Categorifying Quiver Linking/Unlinking using CoHA Modules

TL;DR

This paper provides a representation-theoretic categorification of quiver linking and unlinking operations, connecting moduli space cohomologies with Cohomological Hall Algebra actions in the context of knot-quiver relations.

Contribution

It introduces a new interpretation of linking/unlinking as relations between moduli spaces, enhancing the understanding of the knots-quivers correspondence through CoHA modules.

Findings

Moduli spaces of linked/unlinked quivers are naturally related.

Cohomologies of these moduli spaces are connected via CoHA actions.

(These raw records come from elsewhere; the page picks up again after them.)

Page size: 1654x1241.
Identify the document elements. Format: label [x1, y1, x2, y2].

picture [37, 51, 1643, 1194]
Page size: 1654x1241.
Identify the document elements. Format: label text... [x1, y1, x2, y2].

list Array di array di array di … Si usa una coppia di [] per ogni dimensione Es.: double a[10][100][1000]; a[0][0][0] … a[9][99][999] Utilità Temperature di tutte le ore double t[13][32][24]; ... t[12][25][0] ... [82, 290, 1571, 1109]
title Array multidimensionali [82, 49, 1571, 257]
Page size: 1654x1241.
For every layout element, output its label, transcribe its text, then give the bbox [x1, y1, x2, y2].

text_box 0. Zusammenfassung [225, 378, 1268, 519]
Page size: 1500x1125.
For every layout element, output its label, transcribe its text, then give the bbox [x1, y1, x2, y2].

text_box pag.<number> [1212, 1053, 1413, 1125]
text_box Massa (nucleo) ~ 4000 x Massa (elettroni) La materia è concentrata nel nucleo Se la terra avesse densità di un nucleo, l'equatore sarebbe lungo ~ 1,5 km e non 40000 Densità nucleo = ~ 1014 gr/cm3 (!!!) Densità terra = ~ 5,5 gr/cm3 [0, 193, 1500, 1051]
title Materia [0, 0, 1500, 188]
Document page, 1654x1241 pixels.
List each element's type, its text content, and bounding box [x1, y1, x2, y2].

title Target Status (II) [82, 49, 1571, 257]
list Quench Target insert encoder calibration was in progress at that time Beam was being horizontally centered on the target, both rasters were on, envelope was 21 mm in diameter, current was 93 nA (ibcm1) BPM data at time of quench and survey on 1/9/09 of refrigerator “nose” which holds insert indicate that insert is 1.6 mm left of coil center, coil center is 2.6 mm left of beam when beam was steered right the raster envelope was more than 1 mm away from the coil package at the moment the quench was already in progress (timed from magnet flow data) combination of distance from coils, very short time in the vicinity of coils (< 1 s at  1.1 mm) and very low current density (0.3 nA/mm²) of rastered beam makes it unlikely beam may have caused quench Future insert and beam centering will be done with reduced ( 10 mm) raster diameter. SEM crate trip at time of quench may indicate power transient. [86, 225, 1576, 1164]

The work categorifies quiver linking/unlinking at the CoHA module level.

Abstract

The knots-quivers correspondence is a relation between knot invariants and enumerative invariants of quivers, which in particular translates the knot operations of linking and unlinking to a certain mutation operation on quivers. In this paper we show that the moduli spaces of a quiver and its linking/unlinking are naturally related, giving a purely representation theoretic interpretation of these operations. We obtain a relation between the cohomologies of these spaces which is moreover compatible with a natural action of the Cohomological Hall Algebra. The result is a categorification of quiver linking/unlinking at the level of CoHA modules.